• [WHAT THE TASK ASKS]
Within the records below, how many lines hold the string "couleurs"? State that number and nothing else.

Dataset entries
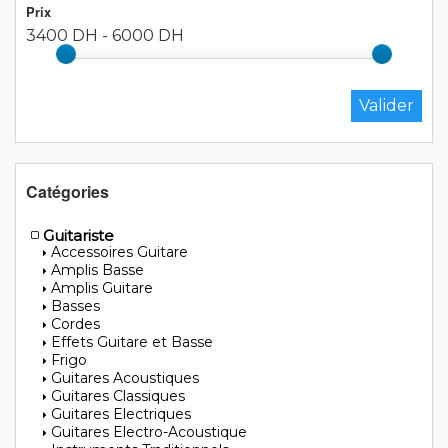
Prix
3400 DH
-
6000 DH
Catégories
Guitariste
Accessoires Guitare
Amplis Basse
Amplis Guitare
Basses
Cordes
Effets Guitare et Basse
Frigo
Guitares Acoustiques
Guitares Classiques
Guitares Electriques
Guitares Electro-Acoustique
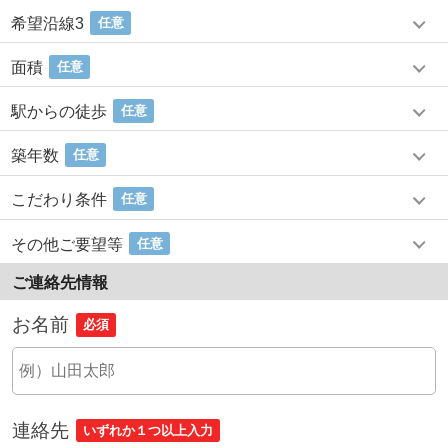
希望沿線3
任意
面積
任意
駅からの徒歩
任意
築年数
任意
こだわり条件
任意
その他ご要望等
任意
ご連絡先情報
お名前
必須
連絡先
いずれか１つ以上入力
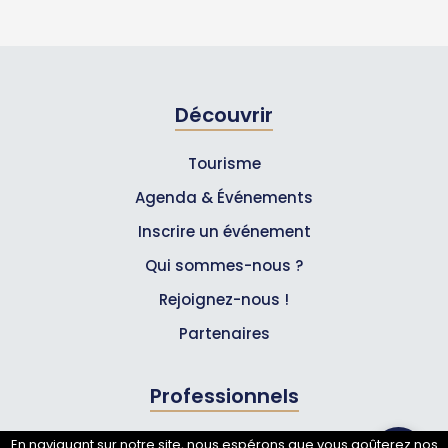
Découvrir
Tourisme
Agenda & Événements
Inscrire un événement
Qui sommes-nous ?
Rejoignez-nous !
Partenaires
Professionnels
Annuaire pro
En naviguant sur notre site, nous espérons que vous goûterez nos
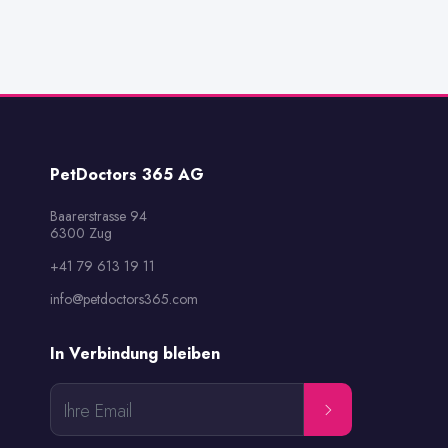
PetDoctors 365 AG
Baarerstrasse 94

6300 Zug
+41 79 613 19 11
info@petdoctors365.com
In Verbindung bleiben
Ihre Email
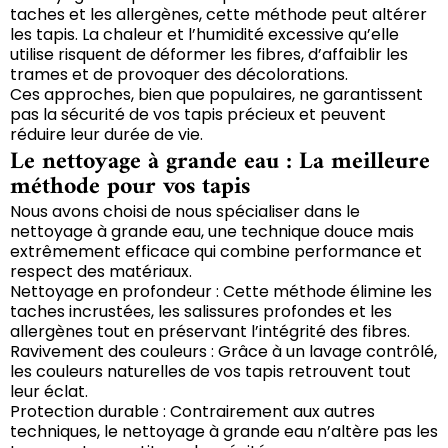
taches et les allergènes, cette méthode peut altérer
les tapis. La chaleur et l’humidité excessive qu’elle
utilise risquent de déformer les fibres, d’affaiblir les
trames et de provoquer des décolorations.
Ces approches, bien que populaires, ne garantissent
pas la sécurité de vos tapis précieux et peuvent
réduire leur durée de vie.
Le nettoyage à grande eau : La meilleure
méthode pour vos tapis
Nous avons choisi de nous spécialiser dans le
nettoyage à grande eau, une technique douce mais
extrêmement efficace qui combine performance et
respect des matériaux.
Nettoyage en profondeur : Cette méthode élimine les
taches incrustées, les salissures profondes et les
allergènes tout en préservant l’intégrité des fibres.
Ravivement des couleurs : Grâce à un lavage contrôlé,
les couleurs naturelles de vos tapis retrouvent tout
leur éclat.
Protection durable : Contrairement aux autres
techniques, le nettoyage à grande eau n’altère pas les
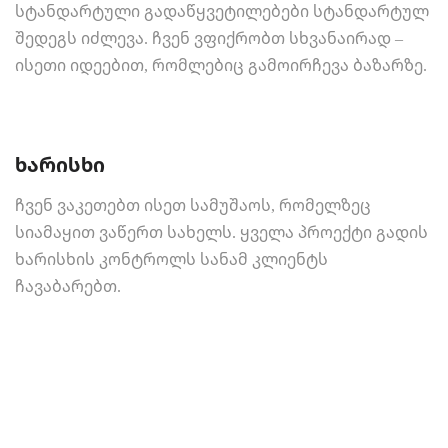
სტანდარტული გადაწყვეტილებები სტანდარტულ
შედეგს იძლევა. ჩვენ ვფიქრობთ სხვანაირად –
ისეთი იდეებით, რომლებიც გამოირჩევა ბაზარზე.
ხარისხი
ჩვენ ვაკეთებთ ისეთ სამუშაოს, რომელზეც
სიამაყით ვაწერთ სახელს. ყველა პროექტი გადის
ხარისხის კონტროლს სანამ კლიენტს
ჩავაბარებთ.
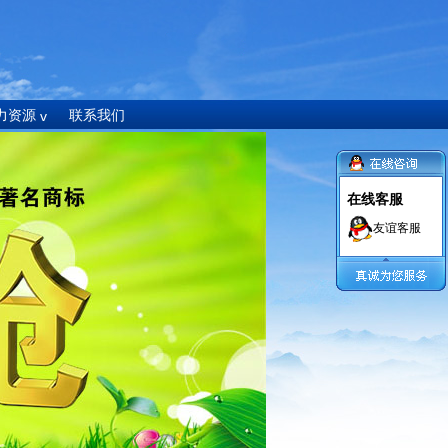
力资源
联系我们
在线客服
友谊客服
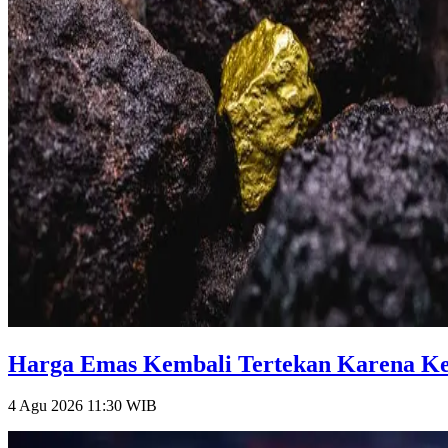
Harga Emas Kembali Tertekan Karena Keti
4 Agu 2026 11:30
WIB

• [SOLUTION]
2